Trump repeals Dodd-Frank rule on mining and energy groups

February 15, 2017

President Trump signed legislation that cancels a U.S. Securities and Exchange Commission (SEC) anti-corruption legislation that would requires oil and gas and mining companies to disclose in detail the payments they made to foreign governments. It was part of the 2010 Dodd-Frank Act.

The legislation signed by President Trump marks the first time in 16 years that the Congressional Review Act (CRA) has been used to repeal a regulation, and only the second time in the two decades that act has been law.

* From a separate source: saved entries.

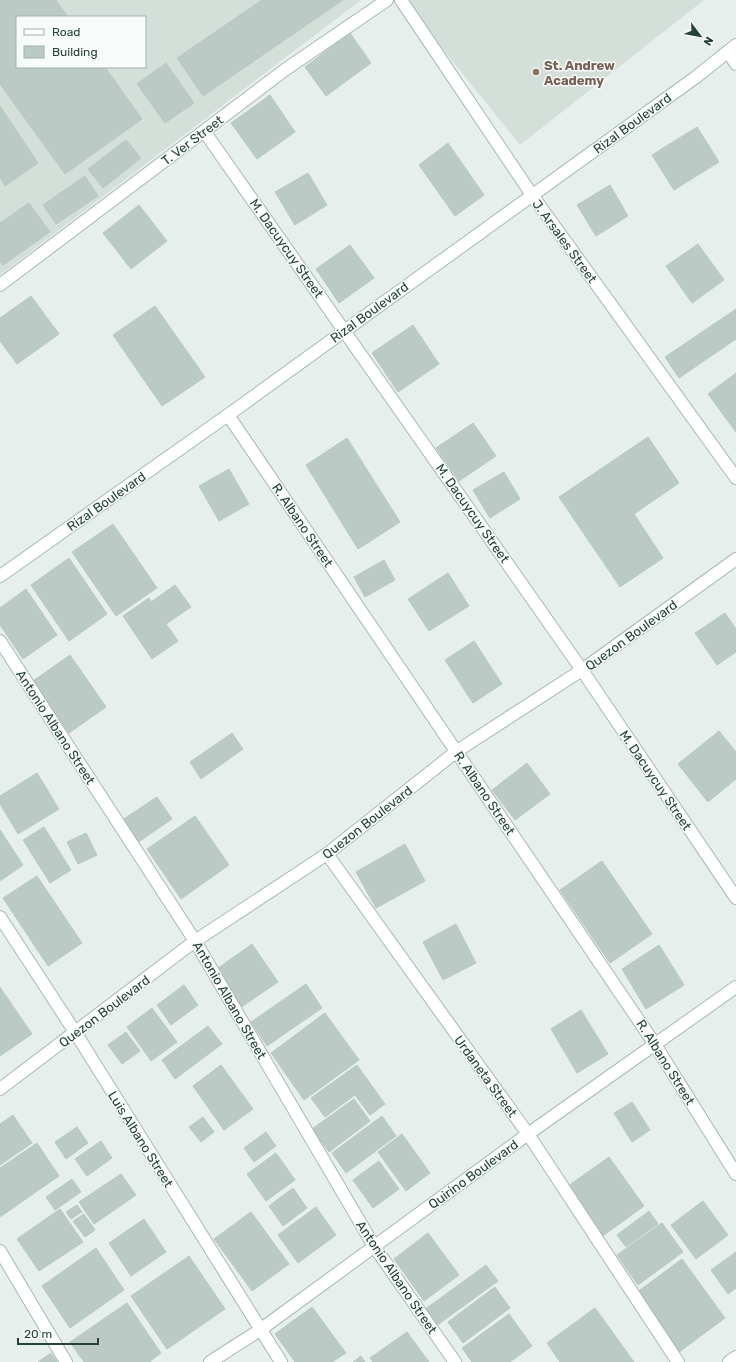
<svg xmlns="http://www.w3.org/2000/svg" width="736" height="1362" font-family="Rubik,sans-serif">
  <rect width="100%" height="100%" fill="#e6efeb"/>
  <!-- built -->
  <path fill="#d4dfda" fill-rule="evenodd" d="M0 0H361L0 275ZM17 17H145V67H17Z
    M403 0H704L520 145Z"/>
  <!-- building -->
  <path fill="#bbcac4" stroke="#b8c9c2" d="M0 0H56L68 17H17V67H105L142 119 65 174 0 84Z
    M262 0H343L203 96 177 58Z
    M350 33 371 63 326 96 305 67Z
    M166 63 194 103 165 123 137 84Z
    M270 95 295 132 257 159 231 123Z
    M0 106 38 163 5 186 0 177Z
    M697 127 719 162 674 190 652 155Z
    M126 140 141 158 103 188 88 169Z
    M448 143 484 195 455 216 419 165Z
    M308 173 327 205 295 225 275 192Z
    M85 176 98 196 56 224 43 205Z
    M610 185 628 216 596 236 577 205Z
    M29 203 50 232 3 265 0 261V223Z
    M139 205 167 241 131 269 103 233Z
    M698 244 724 280 692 303 666 266Z
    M350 245 374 278 339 303 316 269Z
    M31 296 59 334 17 364 0 341V318Z
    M155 306 205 377 162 406 113 335Z
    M736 309V339L679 378 665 357Z
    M413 325 439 364 398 392 372 353Z
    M736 373V432L708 394Z
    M473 423 496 456 459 481 436 448Z
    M648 437 679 483 634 514 663 558 620 587 559 497Z
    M347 438 400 522 358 549 306 465Z
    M229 469 249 504 219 521 199 486Z
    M504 472 520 499 490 518 473 490Z
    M113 524 157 588 116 616 72 552Z
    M69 558 107 614 69 641 31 585Z
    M384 560 395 580 365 597 354 577Z
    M448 573 469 606 429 631 408 599Z
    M175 585 191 607 166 624 178 641 152 659 123 616 149 598 151 602Z
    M26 589 57 635 23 659 0 625V608Z
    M725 613 736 629V652L717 665 695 633Z
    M474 641 502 684 473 703 445 660Z
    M70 655 106 707 69 733 33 681Z
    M719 731 736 752V779L708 802 678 764Z
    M232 733 243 749 201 779 190 762Z
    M527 763 550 794 515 820 492 790Z
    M37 773 59 809 18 834 0 804V796Z
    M157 797 172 819 134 845 119 822Z
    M195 816 229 865 181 899 147 849Z
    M44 827 71 870 50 883 23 840Z
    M0 830 23 865 0 881Z
    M86 833 97 855 78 864 67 842Z
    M405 844 425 881 376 908 356 872Z
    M602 861 652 934 610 963 560 890Z
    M37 876 82 943 48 966 3 898Z
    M456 924 476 963 443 980 423 942Z
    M252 944 278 982 240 1008 214 971Z
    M659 945 684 985 646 1009 622 969Z
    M306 984 322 1008 267 1046 251 1022Z
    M184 985 198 1005 171 1025 157 1005Z
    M0 987 32 1034 0 1056Z
    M152 1008 177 1042 151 1061 127 1027Z
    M581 1010 608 1054 577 1073 551 1029Z
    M325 1013 359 1060 304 1100 271 1053Z
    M208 1026 222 1044 175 1079 162 1060Z
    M126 1032 140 1051 122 1064 108 1045Z
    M221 1065 253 1109 224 1130 193 1086Z
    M357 1065 385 1104 370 1115 355 1095 325 1117 311 1098Z
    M354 1099 370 1121 329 1152 312 1129Z
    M632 1102 650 1130 632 1142 614 1113Z
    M13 1115 32 1143 0 1165V1124Z
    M382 1116 396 1136 346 1173 332 1153Z
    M203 1117 214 1132 201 1142 189 1127Z
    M77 1127 88 1143 66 1159 55 1142Z
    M266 1132 276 1146 254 1162 244 1148Z
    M402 1134 430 1173 406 1191 378 1152Z
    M101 1141 112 1158 87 1176 75 1159Z
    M37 1143 59 1176 0 1217V1168Z
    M276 1153 295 1180 266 1201 247 1174Z
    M609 1157 644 1206 600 1238 564 1189Z
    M379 1161 399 1189 373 1208 353 1180Z
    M121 1174 136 1195 94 1224 79 1202Z
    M72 1179 81 1192 55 1210 46 1197Z
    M293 1188 307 1208 283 1226 269 1206Z
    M703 1201 728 1235 696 1259 671 1225Z
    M77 1205 82 1212 71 1219 66 1212Z
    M316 1207 336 1235 298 1263 278 1235Z
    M60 1209 83 1242 39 1271 17 1239Z
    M649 1211 658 1224 626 1247 617 1235Z
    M251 1212 289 1264 252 1291 214 1239Z
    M84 1214 95 1230 85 1237 73 1221Z
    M144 1219 166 1252 131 1276 109 1243Z
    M662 1223 683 1252 638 1285 617 1255Z
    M428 1233 459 1275 424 1301 394 1259Z
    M96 1248 124 1290 70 1328 42 1286Z
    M736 1252V1288L728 1294 711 1270Z
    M189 1256 225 1309 167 1349 131 1296Z
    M682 1259 725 1318 679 1352 636 1293Z
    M486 1265 498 1281 436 1326 424 1310Z
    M495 1287 510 1308 463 1343 448 1322Z
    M127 1303 161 1353 149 1362H84L70 1342Z
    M312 1307 346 1353 332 1362H295L275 1334Z
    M595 1308 634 1362H560L547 1343Z
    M509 1314 532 1346 510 1362H472L462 1348Z
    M407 1332 429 1362H373L370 1358Z
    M51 1353 57 1362H38Z
    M361 1356 365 1362H353Z"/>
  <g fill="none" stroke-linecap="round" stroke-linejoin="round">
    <!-- minor casing -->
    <g stroke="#a8b8b2" stroke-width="14">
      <path id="minor" d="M401 0 532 195 736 478
        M728 52 736 64
        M204 131 582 670 736 898
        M0 285 286 69 387 0
        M228 415 654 1043 736 1174
        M0 641 195 941 374 1246 455 1362
        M327 854 528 1134 678 1362
        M0 917 75 1032 281 1362
        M0 1251 66 1362
        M210 1362 260 1330 528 1134 736 987
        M729 1362 736 1357"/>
    </g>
    <!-- tertiary casing -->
    <g stroke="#a8b8b2" stroke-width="14">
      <path id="tertiary" d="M0 1089 195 941 327 854 457 751 582 670 736 559"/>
    </g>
    <!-- secondary casing -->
    <g stroke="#a4bbb3" stroke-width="14">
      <path id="secondary" d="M0 576 228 415 696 77 736 45"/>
    </g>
    <!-- minor -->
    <use href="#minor" stroke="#fff" stroke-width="12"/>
    <!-- tertiary -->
    <use href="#tertiary" stroke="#fff" stroke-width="12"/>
    <!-- secondary -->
    <use href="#secondary" stroke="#fff" stroke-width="12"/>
  </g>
  <!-- markers -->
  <circle fill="#8d6e63" stroke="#f7fbf9" stroke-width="1.5" cx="536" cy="72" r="4"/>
  <g text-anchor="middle" stroke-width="3" stroke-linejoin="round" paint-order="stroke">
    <!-- education labels -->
    <g font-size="13" font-weight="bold" fill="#785e54" stroke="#f7fbf9" text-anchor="start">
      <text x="544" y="70">St. Andrew<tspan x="544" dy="15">Academy</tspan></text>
    </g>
    <!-- street labels -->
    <g font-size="13" fill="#24423a" stroke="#f7fbf9">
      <text transform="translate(632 123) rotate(-36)" y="5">Rizal Boulevard</text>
      <text transform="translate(192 140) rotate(-37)" y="5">T. Ver Street</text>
      <text transform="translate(565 241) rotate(54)" y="5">J. Arsales Street</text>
      <text transform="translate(287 248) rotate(55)" y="5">M. Dacuycuy Street</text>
      <text transform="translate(369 312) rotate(-36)" y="5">Rizal Boulevard</text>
      <text transform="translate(106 501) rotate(-35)" y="5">Rizal Boulevard</text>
      <text transform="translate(473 513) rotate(55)" y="5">M. Dacuycuy Street</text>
      <text transform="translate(303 525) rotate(56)" y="5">R. Albano Street</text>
      <text transform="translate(631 635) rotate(-36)" y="5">Quezon Boulevard</text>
      <text transform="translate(56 727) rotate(57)" y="5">Antonio Albano Street</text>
      <text transform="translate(656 780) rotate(56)" y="5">M. Dacuycuy Street</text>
      <text transform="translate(485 793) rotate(56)" y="5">R. Albano Street</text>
      <text transform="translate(367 822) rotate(-38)" y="5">Quezon Boulevard</text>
      <text transform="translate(230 1000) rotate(60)" y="5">Antonio Albano Street</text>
      <text transform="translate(104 1011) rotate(-37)" y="5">Quezon Boulevard</text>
      <text transform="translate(666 1062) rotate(58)" y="5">R. Albano Street</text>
      <text transform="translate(486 1076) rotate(54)" y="5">Urdaneta Street</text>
      <text transform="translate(141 1139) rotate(58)" y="5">Luis Albano Street</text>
      <text transform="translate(473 1174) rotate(-36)" y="5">Quirino Boulevard</text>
      <text transform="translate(397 1277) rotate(56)" y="5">Antonio Albano Street</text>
    </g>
  </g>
  <!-- legend -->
  <rect x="16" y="16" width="130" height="52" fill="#f7fbf9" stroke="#a3b1ad"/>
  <rect x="24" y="29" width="20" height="6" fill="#ffffff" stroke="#a3b1ad"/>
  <text x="52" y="36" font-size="12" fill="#24423a">Road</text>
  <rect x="24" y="46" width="20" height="12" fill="#bbcac4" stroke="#a3b1ad"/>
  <text x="52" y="56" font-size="12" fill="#24423a">Building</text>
  <!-- north arrow -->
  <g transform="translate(700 36) rotate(122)" stroke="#f7fbf9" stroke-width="3" paint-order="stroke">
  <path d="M0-3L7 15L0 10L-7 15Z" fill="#24423a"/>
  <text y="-6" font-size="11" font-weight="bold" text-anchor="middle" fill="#24423a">N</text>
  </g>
  <!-- scale -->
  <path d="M18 1338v6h80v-6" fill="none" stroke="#24423a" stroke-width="2"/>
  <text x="24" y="1338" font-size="12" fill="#24423a" stroke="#f7fbf9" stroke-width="3" paint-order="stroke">20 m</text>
</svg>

It is the third piece of legislation Trump has signed in his first three weeks in office, The Hill reported.

Trump, and the Republican-controlled congress has promised an aggressive roll back of regulations that were put in place during the Obama administration on the fossil fuels industries and other businesses.

The legislation that was overturned was meant to fight corruption in resource-rich countries by mandating that companies on United States stock exchanges disclose the royalties and other payments that oil, natural gas, coal and mineral companies make to governments.

At a signing ceremony in the Oval Office, Trump said the legislation is part of a larger regulatory rollback that he and congressional Republicans are undertaking with the goal of economic and job recovery.

“This is a big signing, very important signing,” Trump said, flanked at his desk by House Speaker Paul Ryan (R-WI), House Financial Services Committee Chairman Jeb Hensarling (R-TX), Sen. Jim Inhofe (R-OK) and other lawmakers.

The administration and congressional allies say the SEC rule imposes massive, unnecessary costs on United States oil, natural gas and mining companies, putting them at a significant competitive disadvantage to foreign companies that do not have to comply.

The House passed the repeal measure earlier this month, followed shortly by the Senate.

Democrats and supporters of the SEC rule see the rollback as a victory for corruption.

“The rule they’re trying to repeal protects U.S. citizens and investors from having millions of their dollars vanished into the pockets of corrupt foreign oligarchs,” Sen. Sherrod Brown (D-Ohio), top Democrat on the Senate Banking Committee, said earlier this month. “This kind of transparency is essential to combating waste, fraud, corruption and mismanagement.”

Supports argued in part that if the United States takes a leading role on foreign payment transparency, other major nations would follow.
Exxon Mobil Corp., whose former CEO Rex Tillerson is now secretary of State, was one of the most vocal opponents of the rule, along with other major oil companies.

The SEC is still obligated under the Dodd-Frank law to write some form of a transparency rule for extractive industries.

But under the CRA, the agency can never publish any rule that is “substantially the same” as the one that has now been overturned.

Both chambers of Congress have also passed a CRA resolution to overturn the Interior Department’s stream protection rule for coal mining, and Trump supports the repeal.